Numerical Simulations of Magnetohydrodynamics Natural Convection and Entropy Production in a Porous Annulus Bounded by Wavy Cylinder and Koch Snowflake Loaded with Cu–Water Nanofluid

The current paper presents a numerical study of the magnetohydrodynamics natural convection and entropy production of Cu–water nanofluid contained in a porous annulus between a heated Koch snowflake and wavy cylinder with lower temperature with respect to the Koch snowflake. The numerical algorithm is based on the Galerkin Finite Element Method.

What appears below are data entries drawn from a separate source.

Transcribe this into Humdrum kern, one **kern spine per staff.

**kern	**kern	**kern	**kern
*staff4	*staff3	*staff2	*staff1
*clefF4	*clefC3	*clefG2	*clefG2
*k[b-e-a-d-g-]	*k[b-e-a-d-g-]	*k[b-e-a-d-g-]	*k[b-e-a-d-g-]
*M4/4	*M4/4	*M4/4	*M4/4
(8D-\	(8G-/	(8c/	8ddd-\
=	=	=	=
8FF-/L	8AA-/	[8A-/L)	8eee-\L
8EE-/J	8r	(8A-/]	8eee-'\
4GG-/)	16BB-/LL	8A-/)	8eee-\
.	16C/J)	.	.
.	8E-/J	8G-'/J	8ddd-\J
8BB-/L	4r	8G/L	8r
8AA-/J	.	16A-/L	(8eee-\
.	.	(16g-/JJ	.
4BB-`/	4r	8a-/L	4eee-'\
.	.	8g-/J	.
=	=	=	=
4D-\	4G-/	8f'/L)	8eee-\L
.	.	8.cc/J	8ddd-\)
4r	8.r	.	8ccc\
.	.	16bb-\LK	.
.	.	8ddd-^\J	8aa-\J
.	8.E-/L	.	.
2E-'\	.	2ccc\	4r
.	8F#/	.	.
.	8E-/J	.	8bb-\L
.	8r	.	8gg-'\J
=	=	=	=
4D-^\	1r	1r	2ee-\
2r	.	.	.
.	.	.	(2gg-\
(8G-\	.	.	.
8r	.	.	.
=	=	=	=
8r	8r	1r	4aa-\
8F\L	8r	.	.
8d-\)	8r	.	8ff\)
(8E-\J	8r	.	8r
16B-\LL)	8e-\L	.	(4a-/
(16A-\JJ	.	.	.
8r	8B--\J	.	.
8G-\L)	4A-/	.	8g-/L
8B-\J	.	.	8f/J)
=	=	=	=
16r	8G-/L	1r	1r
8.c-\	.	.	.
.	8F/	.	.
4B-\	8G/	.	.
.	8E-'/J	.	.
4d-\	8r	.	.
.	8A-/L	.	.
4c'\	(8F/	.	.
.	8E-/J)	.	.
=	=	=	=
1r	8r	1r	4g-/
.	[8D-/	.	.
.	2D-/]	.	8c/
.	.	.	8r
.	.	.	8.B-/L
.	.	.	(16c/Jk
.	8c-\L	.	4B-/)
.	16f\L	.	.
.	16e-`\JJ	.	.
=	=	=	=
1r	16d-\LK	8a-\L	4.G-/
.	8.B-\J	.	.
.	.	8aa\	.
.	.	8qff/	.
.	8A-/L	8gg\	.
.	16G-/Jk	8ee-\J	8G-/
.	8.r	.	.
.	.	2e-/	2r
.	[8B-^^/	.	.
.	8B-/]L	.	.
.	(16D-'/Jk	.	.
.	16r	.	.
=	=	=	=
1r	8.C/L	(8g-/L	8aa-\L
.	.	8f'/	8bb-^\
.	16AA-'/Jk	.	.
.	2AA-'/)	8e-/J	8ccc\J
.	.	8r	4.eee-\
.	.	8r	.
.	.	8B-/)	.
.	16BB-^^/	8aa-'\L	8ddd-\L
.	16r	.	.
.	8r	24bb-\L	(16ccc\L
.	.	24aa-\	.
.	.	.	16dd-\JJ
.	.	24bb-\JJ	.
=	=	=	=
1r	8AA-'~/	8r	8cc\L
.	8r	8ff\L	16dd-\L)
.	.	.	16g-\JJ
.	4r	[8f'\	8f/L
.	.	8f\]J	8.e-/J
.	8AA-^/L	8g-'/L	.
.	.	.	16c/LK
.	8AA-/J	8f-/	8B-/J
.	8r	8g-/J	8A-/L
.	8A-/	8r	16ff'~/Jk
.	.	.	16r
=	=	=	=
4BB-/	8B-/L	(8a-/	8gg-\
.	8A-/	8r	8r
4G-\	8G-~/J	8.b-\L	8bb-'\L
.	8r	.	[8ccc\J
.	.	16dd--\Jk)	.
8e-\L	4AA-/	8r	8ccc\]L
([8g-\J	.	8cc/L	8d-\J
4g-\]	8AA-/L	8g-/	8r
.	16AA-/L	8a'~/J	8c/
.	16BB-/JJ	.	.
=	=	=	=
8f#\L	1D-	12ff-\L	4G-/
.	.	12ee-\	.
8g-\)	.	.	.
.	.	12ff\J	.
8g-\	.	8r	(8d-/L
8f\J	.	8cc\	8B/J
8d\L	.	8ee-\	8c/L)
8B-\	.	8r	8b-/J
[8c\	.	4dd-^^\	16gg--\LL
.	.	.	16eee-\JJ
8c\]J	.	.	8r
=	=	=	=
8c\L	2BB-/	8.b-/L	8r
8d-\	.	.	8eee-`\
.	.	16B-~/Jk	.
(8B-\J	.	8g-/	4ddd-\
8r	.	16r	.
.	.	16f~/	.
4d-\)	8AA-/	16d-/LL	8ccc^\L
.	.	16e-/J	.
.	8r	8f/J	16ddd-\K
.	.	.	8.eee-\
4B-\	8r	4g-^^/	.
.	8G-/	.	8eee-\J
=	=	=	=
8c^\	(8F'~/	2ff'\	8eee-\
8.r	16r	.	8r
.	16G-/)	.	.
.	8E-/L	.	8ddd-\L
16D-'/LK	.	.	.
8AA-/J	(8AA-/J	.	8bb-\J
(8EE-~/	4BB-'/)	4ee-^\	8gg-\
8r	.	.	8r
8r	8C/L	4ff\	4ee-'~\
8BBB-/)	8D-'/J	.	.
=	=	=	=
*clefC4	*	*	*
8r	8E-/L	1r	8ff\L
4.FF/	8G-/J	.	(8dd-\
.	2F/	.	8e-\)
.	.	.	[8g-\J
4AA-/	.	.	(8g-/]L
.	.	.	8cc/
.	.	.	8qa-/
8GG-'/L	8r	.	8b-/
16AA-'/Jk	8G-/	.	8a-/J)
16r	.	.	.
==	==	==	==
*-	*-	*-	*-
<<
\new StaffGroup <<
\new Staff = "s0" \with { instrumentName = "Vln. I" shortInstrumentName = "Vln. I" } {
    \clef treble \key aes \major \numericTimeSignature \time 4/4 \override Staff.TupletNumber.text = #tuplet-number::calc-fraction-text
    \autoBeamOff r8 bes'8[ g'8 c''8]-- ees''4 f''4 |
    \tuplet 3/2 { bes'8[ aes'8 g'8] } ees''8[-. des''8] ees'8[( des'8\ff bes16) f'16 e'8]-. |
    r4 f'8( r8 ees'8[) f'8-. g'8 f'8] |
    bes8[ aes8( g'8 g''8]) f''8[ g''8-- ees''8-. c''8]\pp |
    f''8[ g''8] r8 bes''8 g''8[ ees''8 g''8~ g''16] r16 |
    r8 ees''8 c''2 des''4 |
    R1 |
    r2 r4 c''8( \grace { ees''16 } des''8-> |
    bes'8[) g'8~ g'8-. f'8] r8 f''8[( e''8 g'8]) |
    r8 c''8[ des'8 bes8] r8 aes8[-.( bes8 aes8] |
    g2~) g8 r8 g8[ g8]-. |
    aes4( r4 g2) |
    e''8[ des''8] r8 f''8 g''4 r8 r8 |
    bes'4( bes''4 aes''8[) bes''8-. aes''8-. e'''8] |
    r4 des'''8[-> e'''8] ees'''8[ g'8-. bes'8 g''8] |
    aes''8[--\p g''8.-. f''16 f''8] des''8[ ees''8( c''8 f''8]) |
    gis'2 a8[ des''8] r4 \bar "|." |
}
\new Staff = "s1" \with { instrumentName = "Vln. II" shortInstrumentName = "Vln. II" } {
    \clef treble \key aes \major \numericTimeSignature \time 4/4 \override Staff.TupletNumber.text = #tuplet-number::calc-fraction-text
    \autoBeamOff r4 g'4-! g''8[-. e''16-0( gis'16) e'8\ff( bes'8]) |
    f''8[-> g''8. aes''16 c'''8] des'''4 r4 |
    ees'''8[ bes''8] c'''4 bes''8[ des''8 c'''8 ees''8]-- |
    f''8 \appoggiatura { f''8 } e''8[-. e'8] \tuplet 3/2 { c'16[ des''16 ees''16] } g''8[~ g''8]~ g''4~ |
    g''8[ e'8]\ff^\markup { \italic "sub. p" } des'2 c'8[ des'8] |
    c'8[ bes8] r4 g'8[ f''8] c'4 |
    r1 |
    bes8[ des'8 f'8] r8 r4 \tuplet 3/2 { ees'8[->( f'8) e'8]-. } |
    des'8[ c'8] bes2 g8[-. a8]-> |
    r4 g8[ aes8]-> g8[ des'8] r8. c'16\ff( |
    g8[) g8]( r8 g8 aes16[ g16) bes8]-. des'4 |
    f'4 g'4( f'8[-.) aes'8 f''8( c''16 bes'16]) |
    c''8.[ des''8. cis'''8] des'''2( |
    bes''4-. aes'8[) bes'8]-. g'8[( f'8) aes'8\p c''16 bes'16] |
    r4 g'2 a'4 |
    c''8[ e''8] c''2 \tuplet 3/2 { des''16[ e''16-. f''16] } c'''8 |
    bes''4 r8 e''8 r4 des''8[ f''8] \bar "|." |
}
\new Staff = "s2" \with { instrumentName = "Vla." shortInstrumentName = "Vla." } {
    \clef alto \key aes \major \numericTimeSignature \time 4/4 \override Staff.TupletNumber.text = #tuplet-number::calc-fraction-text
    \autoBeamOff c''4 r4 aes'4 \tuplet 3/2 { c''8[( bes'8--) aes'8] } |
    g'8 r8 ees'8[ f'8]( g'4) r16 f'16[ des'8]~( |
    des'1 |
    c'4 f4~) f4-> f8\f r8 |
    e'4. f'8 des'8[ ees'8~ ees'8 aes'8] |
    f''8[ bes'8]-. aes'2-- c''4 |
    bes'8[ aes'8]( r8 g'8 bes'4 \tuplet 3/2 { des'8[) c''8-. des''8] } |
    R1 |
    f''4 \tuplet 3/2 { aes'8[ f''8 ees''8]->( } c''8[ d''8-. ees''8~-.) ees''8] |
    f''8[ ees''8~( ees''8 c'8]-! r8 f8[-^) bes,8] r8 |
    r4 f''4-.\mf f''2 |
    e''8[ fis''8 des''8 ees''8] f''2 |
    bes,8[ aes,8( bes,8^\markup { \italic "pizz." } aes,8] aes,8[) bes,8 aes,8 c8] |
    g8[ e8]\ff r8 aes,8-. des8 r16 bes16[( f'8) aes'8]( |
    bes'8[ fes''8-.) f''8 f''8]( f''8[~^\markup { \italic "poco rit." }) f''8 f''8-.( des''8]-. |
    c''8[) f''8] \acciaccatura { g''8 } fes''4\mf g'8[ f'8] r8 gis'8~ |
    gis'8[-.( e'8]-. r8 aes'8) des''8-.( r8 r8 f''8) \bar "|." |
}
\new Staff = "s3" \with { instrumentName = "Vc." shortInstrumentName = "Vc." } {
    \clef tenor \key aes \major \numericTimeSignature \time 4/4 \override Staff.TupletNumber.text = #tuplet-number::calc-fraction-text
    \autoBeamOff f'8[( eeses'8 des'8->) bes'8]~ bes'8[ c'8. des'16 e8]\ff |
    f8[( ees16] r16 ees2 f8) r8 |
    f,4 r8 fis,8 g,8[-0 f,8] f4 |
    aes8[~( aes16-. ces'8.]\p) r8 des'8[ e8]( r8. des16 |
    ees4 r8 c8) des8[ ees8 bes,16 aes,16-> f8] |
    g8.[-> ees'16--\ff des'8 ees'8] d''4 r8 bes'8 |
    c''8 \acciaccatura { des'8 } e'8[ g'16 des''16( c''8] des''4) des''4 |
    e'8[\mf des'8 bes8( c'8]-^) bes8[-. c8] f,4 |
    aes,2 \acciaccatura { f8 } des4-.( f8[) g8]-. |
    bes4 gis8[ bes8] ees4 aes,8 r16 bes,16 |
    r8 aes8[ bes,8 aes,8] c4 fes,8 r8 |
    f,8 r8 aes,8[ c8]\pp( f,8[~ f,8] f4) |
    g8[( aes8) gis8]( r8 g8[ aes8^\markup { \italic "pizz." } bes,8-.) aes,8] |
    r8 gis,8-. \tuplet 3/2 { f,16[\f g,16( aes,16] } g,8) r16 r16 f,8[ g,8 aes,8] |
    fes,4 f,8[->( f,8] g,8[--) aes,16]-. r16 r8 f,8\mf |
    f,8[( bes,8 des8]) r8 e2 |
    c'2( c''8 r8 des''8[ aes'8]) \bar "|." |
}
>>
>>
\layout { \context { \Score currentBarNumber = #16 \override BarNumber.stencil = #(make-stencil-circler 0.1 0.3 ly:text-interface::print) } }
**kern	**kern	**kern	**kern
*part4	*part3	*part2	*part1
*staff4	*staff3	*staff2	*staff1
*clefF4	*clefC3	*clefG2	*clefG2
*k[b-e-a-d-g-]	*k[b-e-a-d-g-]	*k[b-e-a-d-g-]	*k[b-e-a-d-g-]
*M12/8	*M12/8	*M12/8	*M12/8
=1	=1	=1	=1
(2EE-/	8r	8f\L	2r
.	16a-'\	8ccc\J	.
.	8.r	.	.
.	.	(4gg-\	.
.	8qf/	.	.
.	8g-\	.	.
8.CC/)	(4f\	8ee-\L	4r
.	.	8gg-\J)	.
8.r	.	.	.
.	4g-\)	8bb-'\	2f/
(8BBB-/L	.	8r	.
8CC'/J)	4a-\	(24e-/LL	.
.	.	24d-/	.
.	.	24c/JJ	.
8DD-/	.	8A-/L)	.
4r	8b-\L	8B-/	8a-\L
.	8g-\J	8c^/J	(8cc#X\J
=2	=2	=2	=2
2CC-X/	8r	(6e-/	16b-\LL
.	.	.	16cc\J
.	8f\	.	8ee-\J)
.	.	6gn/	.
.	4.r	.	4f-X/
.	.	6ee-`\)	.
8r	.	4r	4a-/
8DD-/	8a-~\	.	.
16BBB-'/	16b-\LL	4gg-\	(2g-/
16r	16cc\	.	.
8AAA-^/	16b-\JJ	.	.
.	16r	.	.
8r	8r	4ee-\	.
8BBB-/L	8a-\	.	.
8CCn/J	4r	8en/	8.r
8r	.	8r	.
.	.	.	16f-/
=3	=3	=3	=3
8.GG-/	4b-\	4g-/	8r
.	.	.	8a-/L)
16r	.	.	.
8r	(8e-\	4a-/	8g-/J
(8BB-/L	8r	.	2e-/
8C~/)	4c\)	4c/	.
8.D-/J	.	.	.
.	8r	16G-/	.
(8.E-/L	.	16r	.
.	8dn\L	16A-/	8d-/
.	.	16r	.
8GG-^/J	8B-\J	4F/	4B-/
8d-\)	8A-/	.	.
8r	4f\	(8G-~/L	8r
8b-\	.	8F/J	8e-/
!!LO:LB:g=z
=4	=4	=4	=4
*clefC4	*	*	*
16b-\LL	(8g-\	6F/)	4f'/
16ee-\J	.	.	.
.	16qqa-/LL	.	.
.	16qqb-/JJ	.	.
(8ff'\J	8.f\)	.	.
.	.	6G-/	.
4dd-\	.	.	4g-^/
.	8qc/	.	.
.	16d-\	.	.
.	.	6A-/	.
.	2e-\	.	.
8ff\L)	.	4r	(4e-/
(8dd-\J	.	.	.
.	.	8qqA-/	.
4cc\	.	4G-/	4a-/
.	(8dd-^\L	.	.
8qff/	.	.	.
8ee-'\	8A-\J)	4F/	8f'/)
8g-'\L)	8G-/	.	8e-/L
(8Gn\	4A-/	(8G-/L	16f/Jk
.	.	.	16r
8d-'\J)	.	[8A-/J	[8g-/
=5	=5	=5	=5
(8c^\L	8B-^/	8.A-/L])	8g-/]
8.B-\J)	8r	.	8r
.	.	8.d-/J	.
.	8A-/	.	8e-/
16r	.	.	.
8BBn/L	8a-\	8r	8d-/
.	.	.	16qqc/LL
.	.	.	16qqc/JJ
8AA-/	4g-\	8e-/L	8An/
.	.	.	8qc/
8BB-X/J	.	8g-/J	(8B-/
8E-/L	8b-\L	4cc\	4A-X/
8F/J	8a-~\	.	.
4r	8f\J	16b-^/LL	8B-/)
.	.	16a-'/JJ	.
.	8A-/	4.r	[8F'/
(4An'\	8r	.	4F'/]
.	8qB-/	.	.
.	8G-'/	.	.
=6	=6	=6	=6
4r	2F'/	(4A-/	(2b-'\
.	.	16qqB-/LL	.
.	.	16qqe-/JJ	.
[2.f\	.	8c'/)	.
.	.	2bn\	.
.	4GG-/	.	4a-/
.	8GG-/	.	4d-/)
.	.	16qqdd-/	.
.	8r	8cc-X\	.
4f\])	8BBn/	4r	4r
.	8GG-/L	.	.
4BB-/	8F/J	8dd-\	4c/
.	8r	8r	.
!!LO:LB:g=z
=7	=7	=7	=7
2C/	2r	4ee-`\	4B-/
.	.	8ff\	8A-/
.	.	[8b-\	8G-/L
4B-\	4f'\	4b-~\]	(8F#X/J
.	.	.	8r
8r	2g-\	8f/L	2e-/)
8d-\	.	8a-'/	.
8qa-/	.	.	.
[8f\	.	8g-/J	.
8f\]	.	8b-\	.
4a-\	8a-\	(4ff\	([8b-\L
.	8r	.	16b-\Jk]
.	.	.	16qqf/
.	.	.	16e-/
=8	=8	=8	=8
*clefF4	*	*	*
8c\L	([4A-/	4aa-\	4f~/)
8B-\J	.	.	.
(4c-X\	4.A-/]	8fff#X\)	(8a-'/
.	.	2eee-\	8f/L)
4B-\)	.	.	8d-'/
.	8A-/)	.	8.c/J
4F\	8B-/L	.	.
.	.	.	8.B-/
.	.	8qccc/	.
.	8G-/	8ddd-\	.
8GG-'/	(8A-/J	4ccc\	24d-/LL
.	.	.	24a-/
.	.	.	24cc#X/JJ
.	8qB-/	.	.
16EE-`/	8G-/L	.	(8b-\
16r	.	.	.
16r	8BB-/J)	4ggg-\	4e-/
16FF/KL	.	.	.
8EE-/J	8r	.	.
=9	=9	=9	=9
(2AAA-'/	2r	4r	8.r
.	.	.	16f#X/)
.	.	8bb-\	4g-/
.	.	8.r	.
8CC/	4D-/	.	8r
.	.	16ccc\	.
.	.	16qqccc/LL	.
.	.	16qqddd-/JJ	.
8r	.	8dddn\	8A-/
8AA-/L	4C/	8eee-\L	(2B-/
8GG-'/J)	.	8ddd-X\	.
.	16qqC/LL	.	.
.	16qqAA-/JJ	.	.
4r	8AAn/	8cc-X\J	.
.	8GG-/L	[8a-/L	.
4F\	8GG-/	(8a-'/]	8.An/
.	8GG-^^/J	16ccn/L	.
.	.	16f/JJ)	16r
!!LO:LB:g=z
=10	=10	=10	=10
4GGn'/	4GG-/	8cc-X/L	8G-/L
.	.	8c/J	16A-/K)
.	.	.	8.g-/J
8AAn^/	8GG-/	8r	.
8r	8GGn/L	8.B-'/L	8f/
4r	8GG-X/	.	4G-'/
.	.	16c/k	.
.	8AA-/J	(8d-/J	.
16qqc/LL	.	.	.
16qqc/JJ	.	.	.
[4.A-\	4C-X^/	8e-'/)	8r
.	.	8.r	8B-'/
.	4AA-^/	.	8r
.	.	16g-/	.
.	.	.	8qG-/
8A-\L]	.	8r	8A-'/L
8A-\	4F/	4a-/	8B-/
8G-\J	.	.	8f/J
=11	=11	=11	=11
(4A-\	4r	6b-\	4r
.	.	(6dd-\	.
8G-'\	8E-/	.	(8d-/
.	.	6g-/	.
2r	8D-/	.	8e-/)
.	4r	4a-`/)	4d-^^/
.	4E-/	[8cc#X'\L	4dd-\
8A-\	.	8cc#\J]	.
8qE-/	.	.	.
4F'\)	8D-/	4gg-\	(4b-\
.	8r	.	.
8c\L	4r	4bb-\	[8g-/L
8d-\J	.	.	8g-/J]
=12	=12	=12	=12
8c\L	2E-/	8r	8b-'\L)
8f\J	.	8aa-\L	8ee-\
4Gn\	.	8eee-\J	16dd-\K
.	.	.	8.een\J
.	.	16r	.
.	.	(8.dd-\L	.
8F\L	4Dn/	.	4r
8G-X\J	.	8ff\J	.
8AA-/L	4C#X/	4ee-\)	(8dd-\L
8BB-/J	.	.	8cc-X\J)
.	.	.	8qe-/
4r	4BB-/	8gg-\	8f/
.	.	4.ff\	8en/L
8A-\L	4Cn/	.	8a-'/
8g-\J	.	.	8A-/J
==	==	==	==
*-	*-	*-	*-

The impacts of Rayleigh number (Ra = 10(3), 10(4), 10(5), and 10(6)), Hartman number (Ha = 0, 25, 50, and 100), Darcy number (Da = 10(−2), 10(−3), 10(−4), and 10(−5)), nanoparticle volumetric fraction (φ = 2%, 3%, 4%, and 5%), and the undulations number of the outer wavy cylinder (three cases) on the distributions of isotherms, streamlines, mean Nusselt number (Nu(avg)), as well as on total entropy production and Bejan number are thoroughly examined. The computational outcomes disclose that dispersing more Cu nanoparticles in the base fluid and creating a flow with higher intensity inside the annulus by raising the Rayleigh number bring about a boosted natural convective flow in the cavity, which improves the heat transmission rate. In addition, it can be noted that owing to the peculiar form of the heated Koch snowflake, nanofluid gets trapped between the angled parts, resulting in uneven temperature profiles with higher values in these places.